I think Catholics are more precise than you are. I would rephrase it as "Catholics are literally Jesus eaters" understanding Jesus as the human nature of God, a temporal effect and visible presence of God in the material world (for God's realm is spiritual heaven), with God providing Jesus as literally the lamb who takes away the sins of the world (John 1:29) to be eaten the way the Passover lamb is eaten as in the OT: unspotted lamb brought by a family, killed by the priest at the temple altar in Jerusalem, with blood spilled but the meat eaten in a thanksgiving meal with the family, except the Catholic priest did NOT do a fresh killing of Jesus, but the Eucharistic meal is a re-presentation of the single sacrifice of the Lamb at the Calvary thus placing the congregation of the mass literally around the Last Supper table following Jesus's command to the apostles in the first Last Supper with the priest becoming the "stand-in" for Jesus in the Last Supper.

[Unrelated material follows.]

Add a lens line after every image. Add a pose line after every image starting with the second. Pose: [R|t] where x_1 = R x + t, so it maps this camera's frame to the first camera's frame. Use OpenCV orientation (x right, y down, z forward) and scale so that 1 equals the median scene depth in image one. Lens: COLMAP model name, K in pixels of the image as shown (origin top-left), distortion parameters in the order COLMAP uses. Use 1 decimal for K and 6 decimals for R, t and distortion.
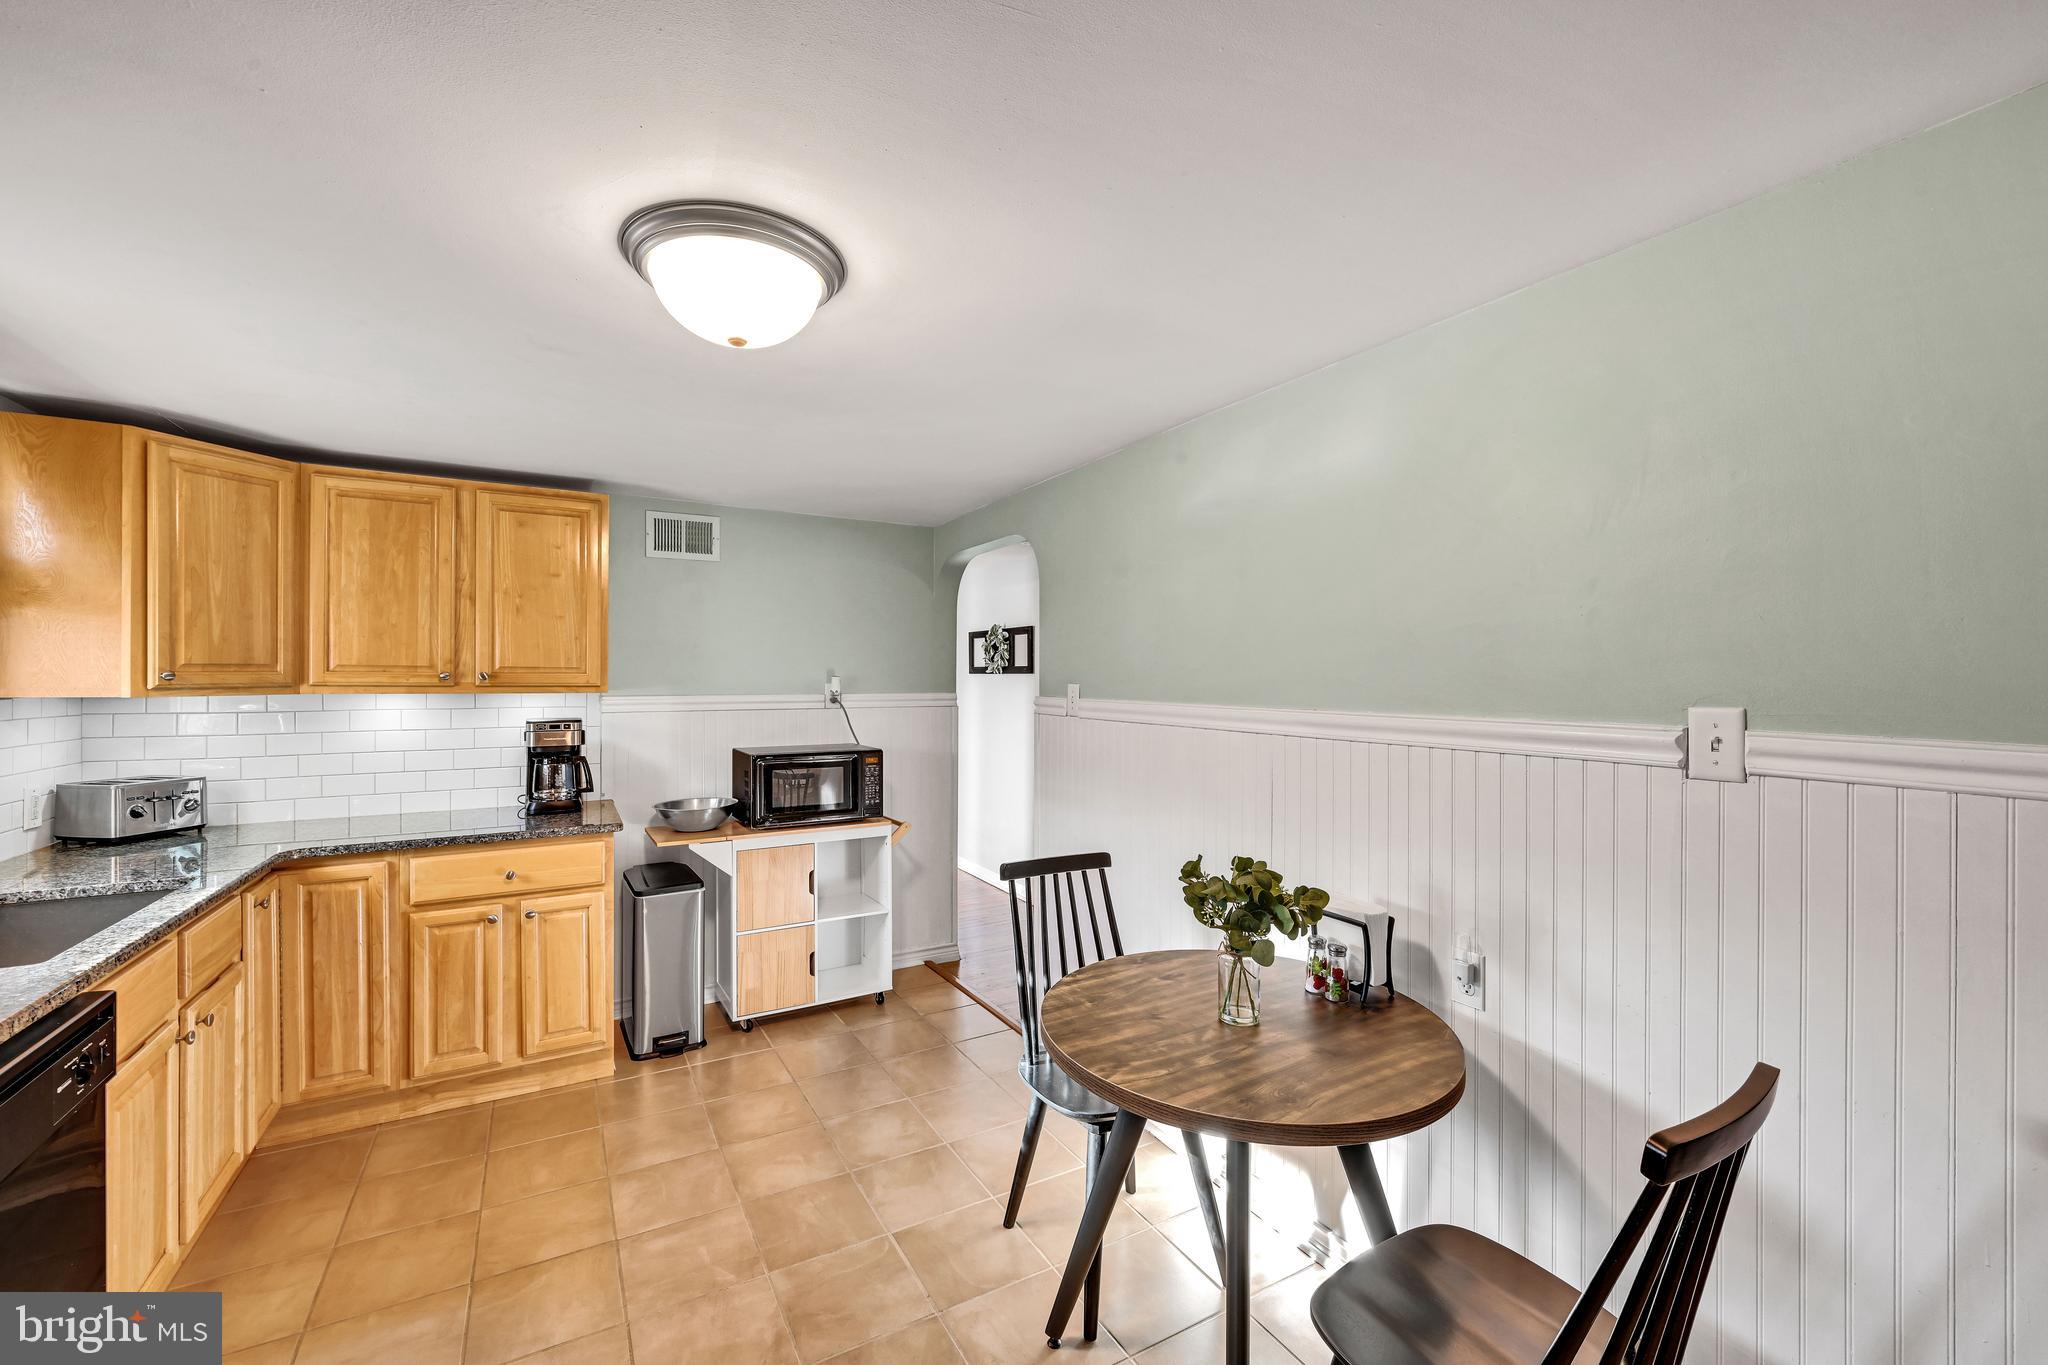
lens RADIAL K [[826.3, 0, 1024.5], [0, 826.3, 682.5], [0, 0, 1]] dist [0.000313, -0.000011]
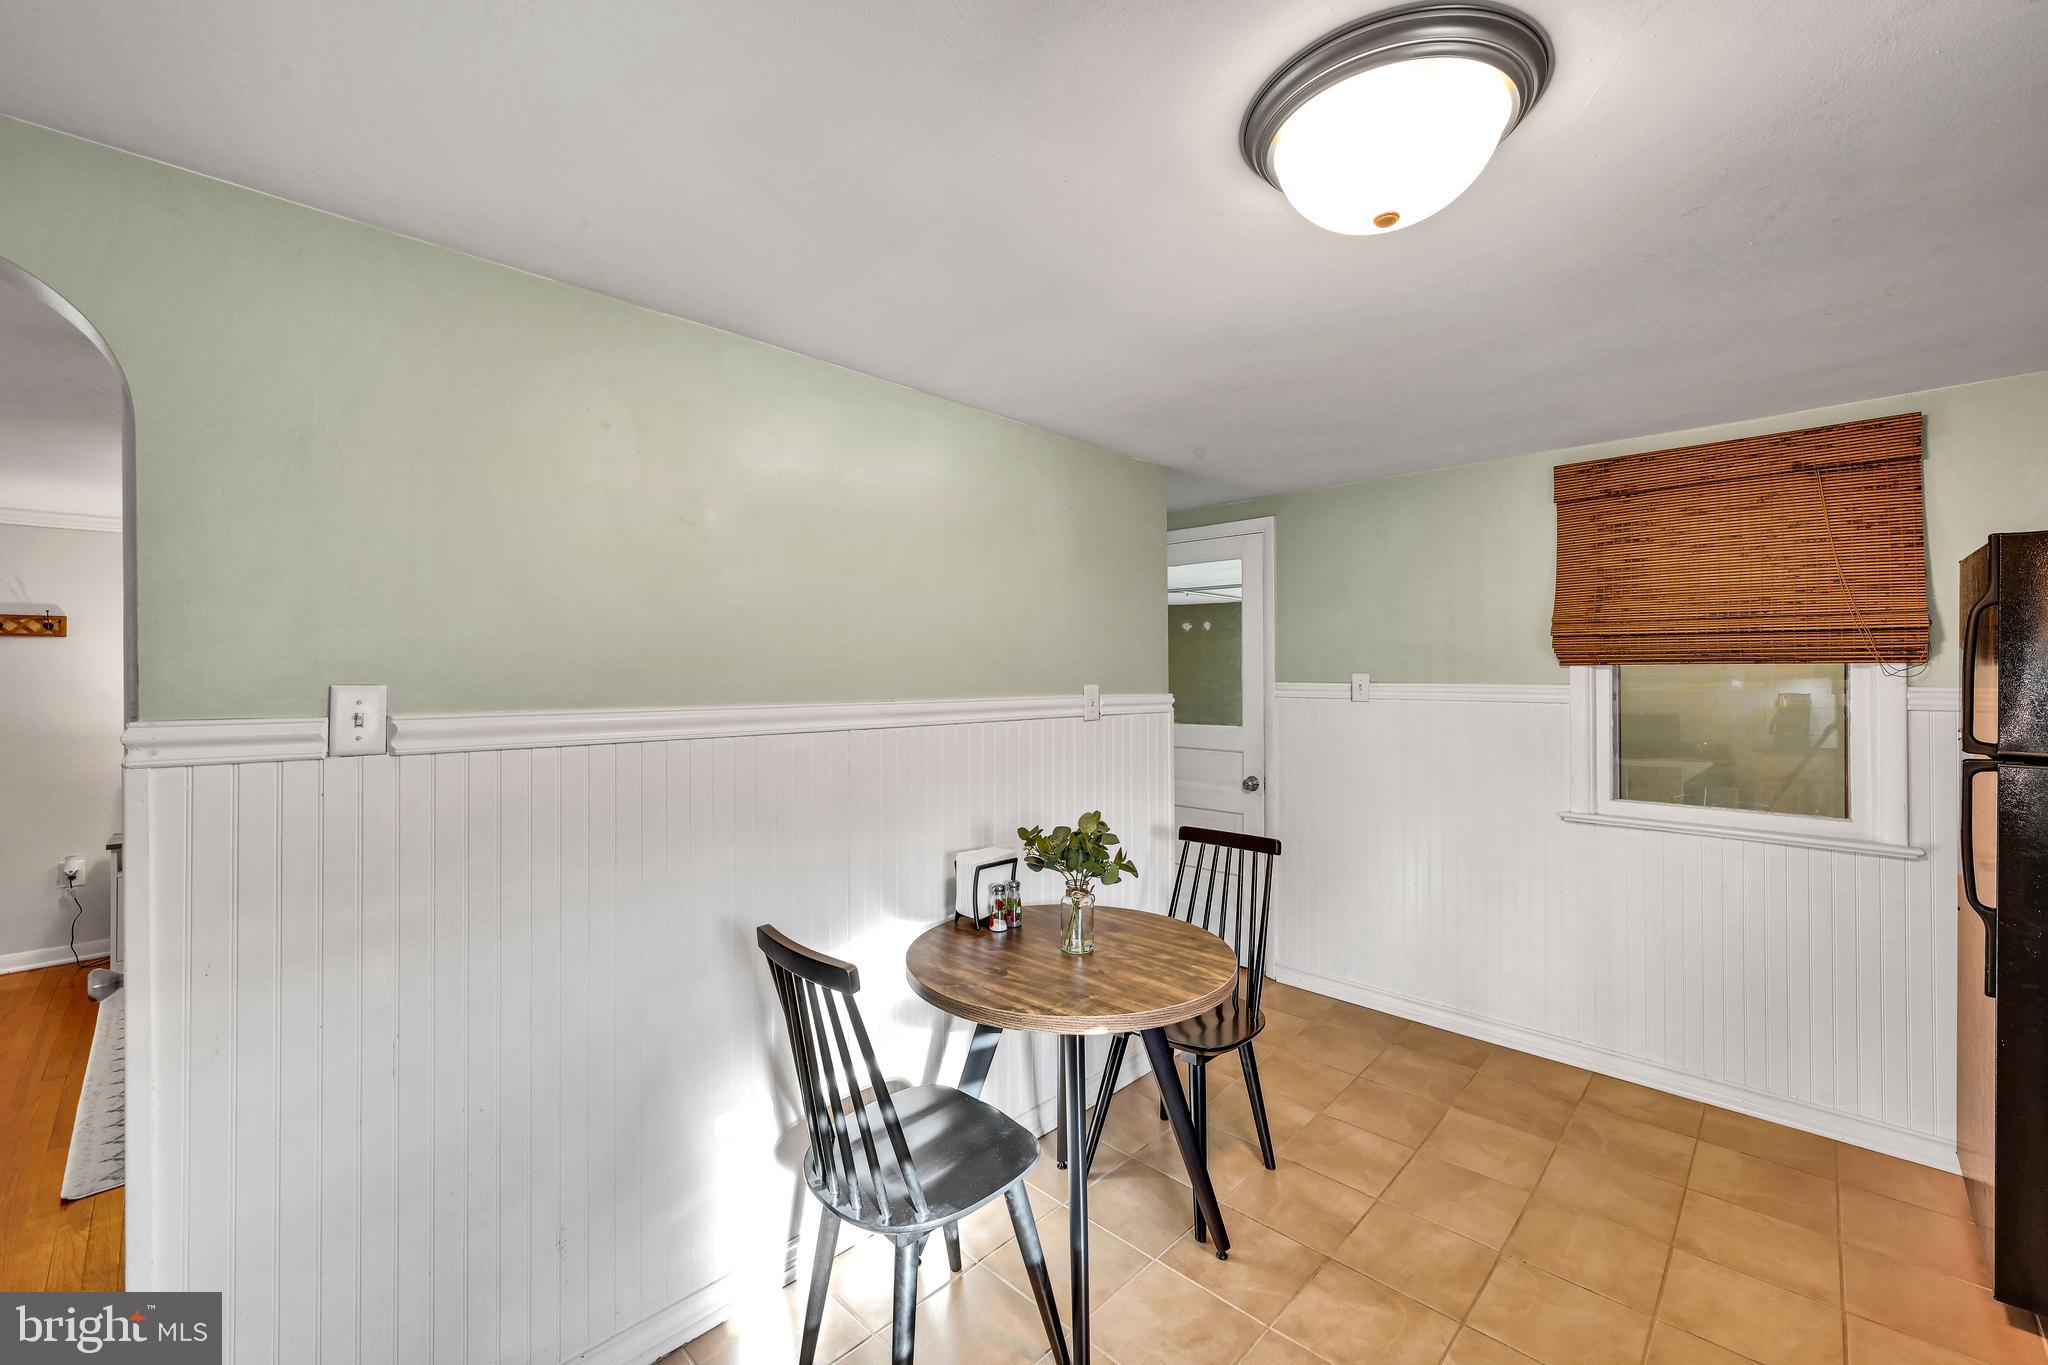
lens RADIAL K [[826.3, 0, 1035.9], [0, 826.3, 661.0], [0, 0, 1]] dist [0.000313, -0.000011]
pose [[-0.271563, 0.010586, 0.962362, -0.578676], [0.009947, 0.999917, -0.008192, -0.008455], [-0.962369, 0.007348, -0.271646, 0.881171]]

For a full length lecture about this (to correct any misunderstanding caused by my potential misrepresentation) hear Fr. Dominic Legge's 2021 talk Entering into Christ's Passion: The Mass as a Sacrifice which addresses many Protestant objections against Catholic understanding of the Mass.
Thus, it is improper analogy to reduce Jesus to God. Jesus IS God but also IS fully human (per Chalcedon), so in the Eucharist as a Paschal thanksgiving meal, we deal with the human nature of Jesus, not the eternal Trinitarian God, although since Jesus is the human nature OF GOD, the meal is salvific.
About your phrasing "the objects that look like bread and wine are instead literally Christ's body, blood, soul and divinity" I don't think Catholics would say that the transubstantiated bread and wine "becomes God" or "contains the soul of God" but the ritual is supposed to place us face to face with Jesus literally saying "this is my body" when he lifted the bread in the first Last Supper. In the Last Supper the apostles certainly did NOT perceive the bread to BE divine or soulful ! The right phrasing instead is that the regular bread and wine becomes REAL lamb where now in the 21st century re-presentation of a mass Jesus is FULLY PRESENT (in his human nature) in the transubstantiated bread to become our salvific meal since in the Catholic understanding of the Eucharist it's through Jesus's human nature that the grace of God flows to enter our soul and body in the act of eating. To say that the transubstantiated bread is divine and soulful would be to objectify God.
Similarly, Mary's title "Mother of God" conceptually means Mother of the incarnation of God, not the pre-existing being who gave spiritual birth to the spiritual Trinitarian God who existed before the world was created, which would create the chicken-and-egg problem. Why Mary got the title "Mother of God" is to emphasize that Jesus is not only fully human, but is also God; the context was the controversies regarding the precise nature of Jesus in the 5th century AD.